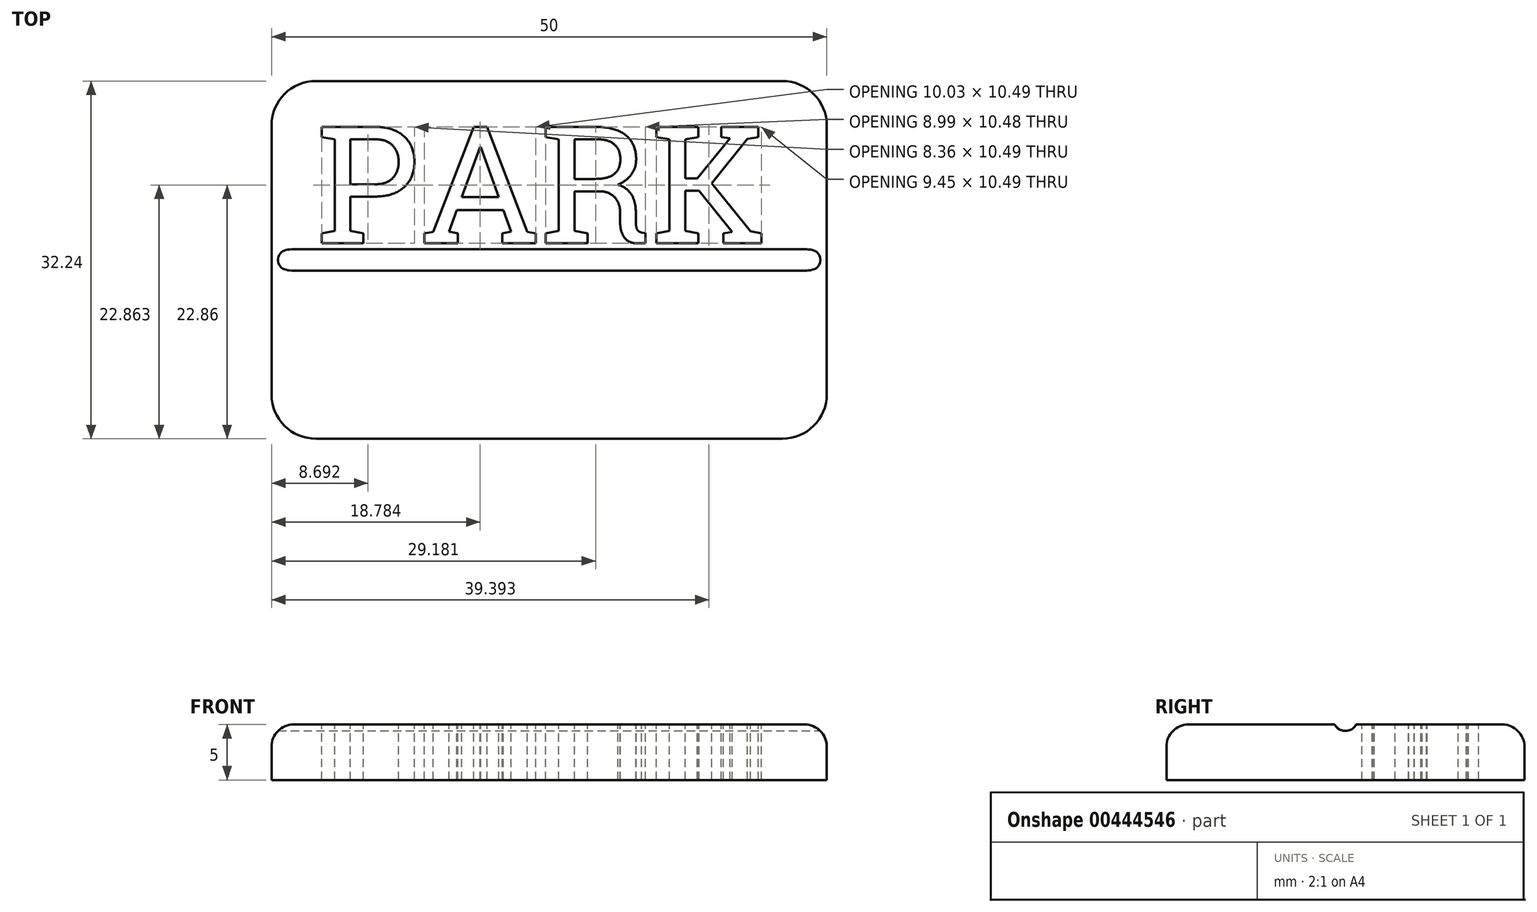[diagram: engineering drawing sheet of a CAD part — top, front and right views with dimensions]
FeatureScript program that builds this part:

--

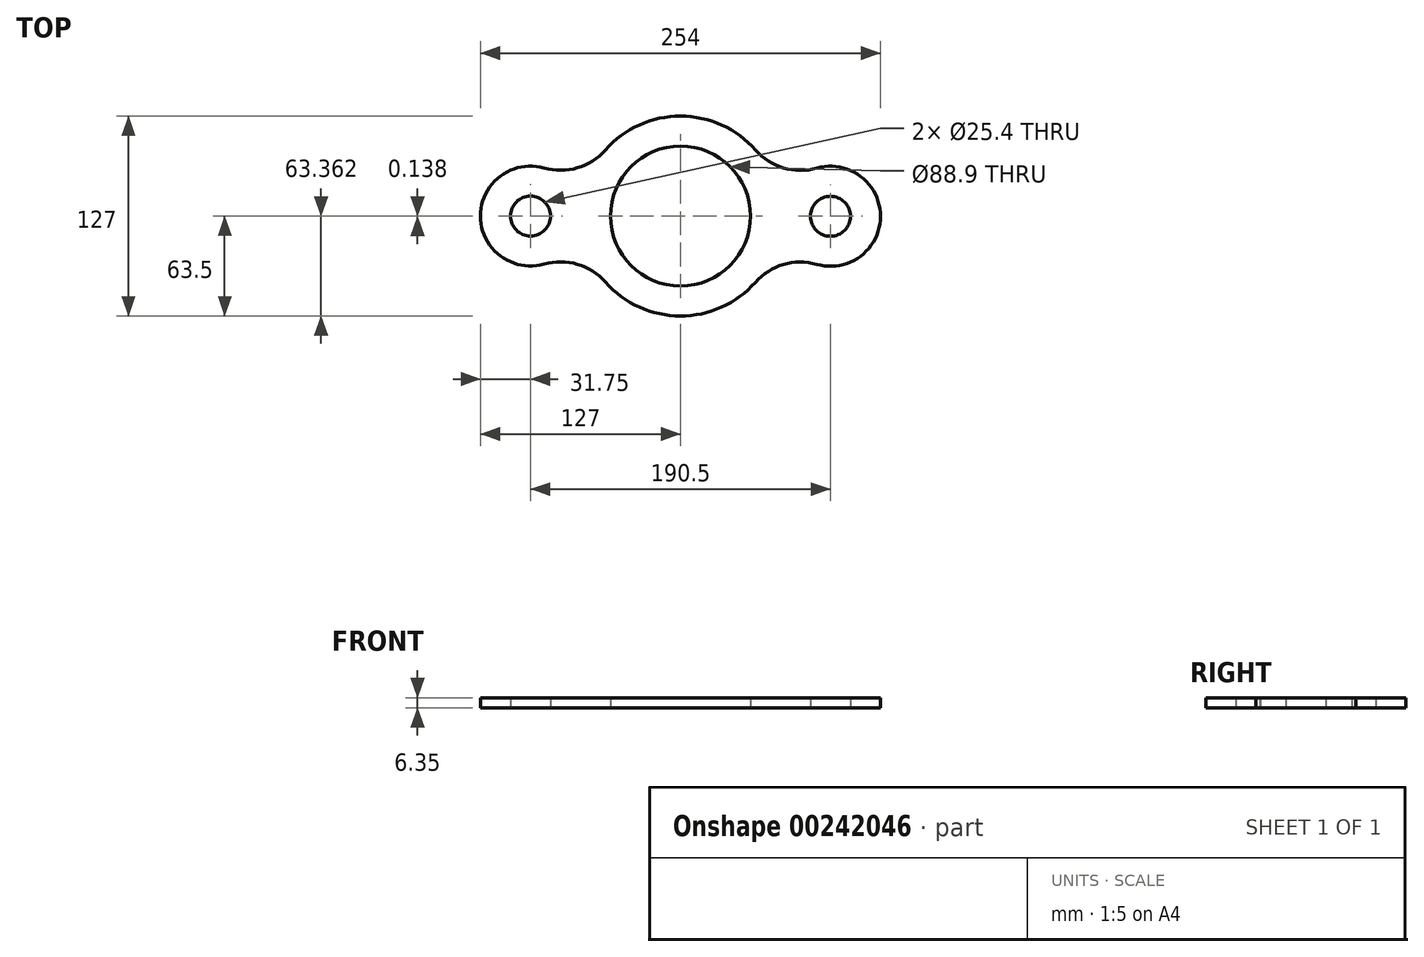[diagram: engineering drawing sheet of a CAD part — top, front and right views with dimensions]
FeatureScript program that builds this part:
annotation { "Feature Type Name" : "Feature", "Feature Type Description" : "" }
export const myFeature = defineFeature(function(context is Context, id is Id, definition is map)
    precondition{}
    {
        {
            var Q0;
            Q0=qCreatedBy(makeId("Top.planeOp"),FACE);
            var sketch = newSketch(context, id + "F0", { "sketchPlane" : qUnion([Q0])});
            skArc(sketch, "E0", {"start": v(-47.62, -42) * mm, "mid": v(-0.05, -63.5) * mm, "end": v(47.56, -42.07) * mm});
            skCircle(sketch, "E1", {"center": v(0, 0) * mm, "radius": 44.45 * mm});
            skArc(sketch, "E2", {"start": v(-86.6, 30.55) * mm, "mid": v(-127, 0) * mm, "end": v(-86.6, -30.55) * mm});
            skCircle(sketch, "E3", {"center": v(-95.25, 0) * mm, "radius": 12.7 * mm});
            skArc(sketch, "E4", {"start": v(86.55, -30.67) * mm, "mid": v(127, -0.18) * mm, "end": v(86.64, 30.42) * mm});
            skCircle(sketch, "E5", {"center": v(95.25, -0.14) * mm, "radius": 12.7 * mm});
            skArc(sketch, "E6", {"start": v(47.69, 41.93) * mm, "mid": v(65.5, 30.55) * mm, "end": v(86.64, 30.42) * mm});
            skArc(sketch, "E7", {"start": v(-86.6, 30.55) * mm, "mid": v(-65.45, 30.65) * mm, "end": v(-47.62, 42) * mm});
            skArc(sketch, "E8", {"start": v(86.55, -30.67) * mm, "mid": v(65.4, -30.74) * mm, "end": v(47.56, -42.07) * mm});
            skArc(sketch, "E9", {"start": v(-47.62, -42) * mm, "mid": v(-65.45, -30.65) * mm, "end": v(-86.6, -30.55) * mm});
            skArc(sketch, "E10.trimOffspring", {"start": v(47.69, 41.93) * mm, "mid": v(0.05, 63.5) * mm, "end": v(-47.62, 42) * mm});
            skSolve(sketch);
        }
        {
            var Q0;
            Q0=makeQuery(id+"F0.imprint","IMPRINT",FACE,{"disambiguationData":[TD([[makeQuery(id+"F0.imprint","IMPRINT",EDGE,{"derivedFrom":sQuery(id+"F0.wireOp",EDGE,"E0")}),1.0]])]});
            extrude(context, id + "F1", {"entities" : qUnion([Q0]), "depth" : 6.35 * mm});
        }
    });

TASK DESCRIPTION: Count the lines in the rows above that contain the string "FACE" and give only the number.

CORRECT RESPONSE: 2